Ski-WM mit Zuschauern wäre ein fatales Signal
Lange Zeit war die Hoffnung groß gewesen, dass die Titelkämpfe mit Zuschauern möglich wären. Kekulé ist noch immer davon überzeugt, dass Fans im Allgäu vor Ort hätten dabei sein können. "Ich denke, dass eine solche Veranstaltung im Freien mit Zuschauern möglich gewesen wäre", sagt er. Mit einer begrenzten Anzahl freilich, aber immerhin. "Aus epidemiologischer Sicht ginge das", sagt Kekulé – mit dem nötigen Abstand und durchgehenden Tests. Allerdings sprächen auch zwei Aspekte dagegen. Alle Zuschauer, die nach Oberstdorf angereist wären, hätten im gleichen Sicherheitsplan eingebunden sein und ebenso häufig getestet werden müssen wie die Athleten.
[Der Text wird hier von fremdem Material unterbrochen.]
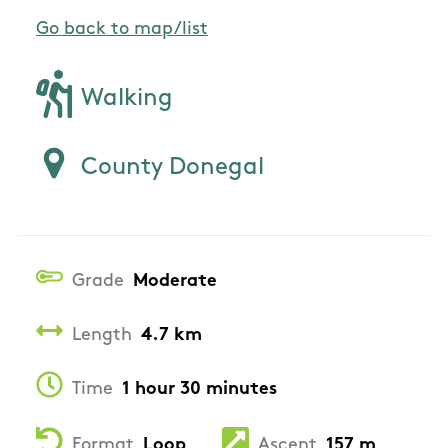
Go back to map/list
Walking
County Donegal
Grade
Moderate
Length
4.7 km
Time
1 hour 30 minutes
Format
Loop
Ascent
157 m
Die Verantwortung der Veranstalter allerdings endet, sobald die Wettkampfstätten verlassen werden. Zum anderen wäre das Signal einer WM mit Zuschauern fatal in einer Zeit, in der in Deutschland fast alles stillsteht. "Aus diesen Gründen ist es richtig, die WM ohne Zuschauer auszurichten", sagt Kekulé. Der Virologe aber macht Hoffnung, dass vielleicht bald wieder Veranstaltungen mit Zuschauern stattfinden. "Wenn ein sehr konsequentes Hygienekonzept vorliegt, ist das möglich", sagt Kekulé. Er setzt dabei vor allem auf Schnelltests, die nun auch in Deutschland nach langer Wartezeit vermehrt eingesetzt werden sollen, zuverlässige Masken und Abstand halten. Und natürlich auf die Sicherstellung der Nachverfolgung.
Virologe Kekulé: Inzidenz auf 35 oder Null ist illusorisch
Der Lockdown sei bislang erfolgreich, die Inzidenz aber fällt kaum unter 60 oder 50. "Die Maßnahmen sind ausgereizt. Es wurden viele Löcher gestopft, aber an manchen Stellen tröpfelt es noch", sagt der Virologe. Die Idee, die Inzidenz auf 35 oder gar null runterzubringen, sei illusorisch. "Da bräuchte man weitere radikale Maßnahmen, bei denen die Bürger nicht mehr mitmachen", sagt Kekulé. Man müsse sich mit einer Inzidenz um die 50 abfinden, dürfe aber auf keinen Fall alles lockern ohne die nötigen Schutzmechanismen. Kekulé setzt auf selektive Maßnahmen, wie das konsequente Impfen von allen Über-70-Jährigen und Risikogruppen.